We can then save each matrix in seperate .prx file and use the following code to convert them into PFNets.

import cookiemilk

# the document model
text = 'Bees make honey to survive. It is their only essential food. If there are 60,000 bees in a hive about one ' \
       'third of them will be involved in gathering nectar which is then made into honey by the house bees. A small ' \
       'number of bees work as foragers or searchers. They find a source of nectar, then return to the hive to tell ' \
       'the other bees where it is. Foragers let the other bees know where the source of the nectar is by performing ' \
       'a dance which gives information about the direction and the distance the bees will need to fly. During this ' \
       'dance the bee shakes her abdomen from side to side while running in circles in the shape of a figure 8. The ' \
       'dance follows the pattern shown on the following diagram. The diagram shows a bee dancing inside the hive on ' \
       'the vertical face of the honeycomb. If the middle part of the figure 8 points straight up it means that bees ' \
       'can find the food if they fly straight towards the sun. If the middle part of the figure 8 points to the ' \
       'right, the food is to the right of the sun.

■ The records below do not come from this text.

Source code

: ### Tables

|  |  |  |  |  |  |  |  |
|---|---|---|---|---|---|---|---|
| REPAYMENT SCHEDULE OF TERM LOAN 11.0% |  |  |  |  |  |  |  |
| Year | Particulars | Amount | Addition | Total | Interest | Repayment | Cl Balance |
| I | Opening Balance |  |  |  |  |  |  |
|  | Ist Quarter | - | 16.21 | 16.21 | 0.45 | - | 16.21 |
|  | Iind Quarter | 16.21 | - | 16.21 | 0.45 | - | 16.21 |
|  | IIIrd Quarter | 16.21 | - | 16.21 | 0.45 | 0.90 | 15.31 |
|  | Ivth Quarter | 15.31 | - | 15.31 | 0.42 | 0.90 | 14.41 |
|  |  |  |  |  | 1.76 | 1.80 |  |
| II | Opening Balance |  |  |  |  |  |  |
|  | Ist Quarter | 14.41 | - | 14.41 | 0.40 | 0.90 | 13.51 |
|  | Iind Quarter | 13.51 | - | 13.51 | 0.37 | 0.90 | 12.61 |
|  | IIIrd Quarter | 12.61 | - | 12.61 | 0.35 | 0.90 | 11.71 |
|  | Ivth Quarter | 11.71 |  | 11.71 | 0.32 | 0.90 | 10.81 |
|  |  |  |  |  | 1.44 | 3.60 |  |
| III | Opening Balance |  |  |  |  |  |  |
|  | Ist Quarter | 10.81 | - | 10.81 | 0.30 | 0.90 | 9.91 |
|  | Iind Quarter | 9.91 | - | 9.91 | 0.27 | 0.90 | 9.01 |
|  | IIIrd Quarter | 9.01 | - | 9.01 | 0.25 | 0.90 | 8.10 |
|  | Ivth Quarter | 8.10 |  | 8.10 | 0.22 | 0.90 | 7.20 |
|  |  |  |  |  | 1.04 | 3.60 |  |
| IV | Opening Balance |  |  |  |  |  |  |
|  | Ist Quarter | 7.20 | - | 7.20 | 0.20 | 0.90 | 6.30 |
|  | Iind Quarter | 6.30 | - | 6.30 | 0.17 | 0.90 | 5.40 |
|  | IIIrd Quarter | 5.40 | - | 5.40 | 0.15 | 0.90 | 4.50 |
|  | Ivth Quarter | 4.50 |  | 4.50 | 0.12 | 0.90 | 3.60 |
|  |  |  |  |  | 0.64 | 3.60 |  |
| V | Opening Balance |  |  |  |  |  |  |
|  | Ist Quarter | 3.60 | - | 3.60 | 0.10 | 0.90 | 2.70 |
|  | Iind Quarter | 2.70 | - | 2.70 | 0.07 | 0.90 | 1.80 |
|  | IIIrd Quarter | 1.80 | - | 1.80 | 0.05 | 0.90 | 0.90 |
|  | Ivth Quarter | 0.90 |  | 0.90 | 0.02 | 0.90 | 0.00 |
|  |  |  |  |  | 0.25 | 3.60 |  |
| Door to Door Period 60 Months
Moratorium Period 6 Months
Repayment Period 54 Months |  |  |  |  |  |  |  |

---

The distance of the food from the hive is indicated by the length ' \
       'of time that the bee shakes her abdomen. If the food is quite near the bee shakes her abdomen for a short ' \
       'time. If it is a long way away she shakes her abdomen for a long time. When the bees arrive at the hive ' \
       'carrying nectar they give this to the house bees. The house bees move the nectar around with their mandibles, ' \
       'exposing it to the warm dry air of the hive. When it is first gathered the nectar contains sugar and minerals ' \
       'mixed with about 80% water. After ten to twenty minutes, when much of the excess water has evaporated, ' \
       'the house bees put the nectar in a cell in the honeycomb where evaporation continues. After three days, ' \
       'the honey in the cells contains about 20% water. At this stage, the bees cover the cells with lids which they ' \
       'make out of beeswax. At any one time the bees in a hive usually gather nectar from the same type of blossom ' \
       'and from the same area. Some of the main sources of nectar are fruit trees, clover and flowering trees. '
key_terms = ['beeswax', 'sun', 'nectar', 'house bees', 'water', 'distance',
             'hive', 'shake', 'honey', 'abdomen', 'figure 8', 'minerals',
             'bees', 'evaporation', 'dry', 'fruit trees']
bees_text = cookiemilk.text2graph(data=text, key_terms=key_terms, as_lower=True, read_from_file=False)

# the LSA model
bees_lsa = cookiemilk.cmap2graph(data='/Users/weiziqian/Desktop/test/word_embedding/data/lsa.prx',
                                 data_type='array', key_terms=key_terms, read_from_file=True, read_from=0,
                                 pfnet=True, max=1.1, min=0.1)
bees_w2v = cookiemilk.cmap2graph(data='/Users/weiziqian/Desktop/test/word_embedding/data/w2v.prx',
                                 data_type='array', key_terms=key_terms, read_from_file=True, read_from=0,
                                 pfnet=True, max=1.1, min=0.1)
bees_bert = cookiemilk.cmap2graph(data='/Users/weiziqian/Desktop/test/word_embedding/data/bert.prx',
                                  data_type='array', key_terms=key_terms, read_from_file=True, read_from=0,
                                  pfnet=True, max=1.1, min=0.1)

# save visualized graphs
cookiemilk.draw(graph=bees_text, show=False, save=True, filename="fig_text")
cookiemilk.draw(graph=bees_lsa, show=False, save=True, filename="fig_lsa")
cookiemilk.draw(graph=bees_w2v, show=False, save=True, filename="fig_w2v")
cookiemilk.draw(graph=bees_bert, show=False, save=True, filename="fig_bert")

And here are the visualized models. You may notice that some key-terms disappear in the latter three models. This is because there are no related edges after performing the pathfinder algorithm, and thus these nodes are ignored. Because we used different corpora in different approaches, these models cannot be compared directly. However, the examples show that word-embedding models are more concise and possibly can be used as automatically generated expert references.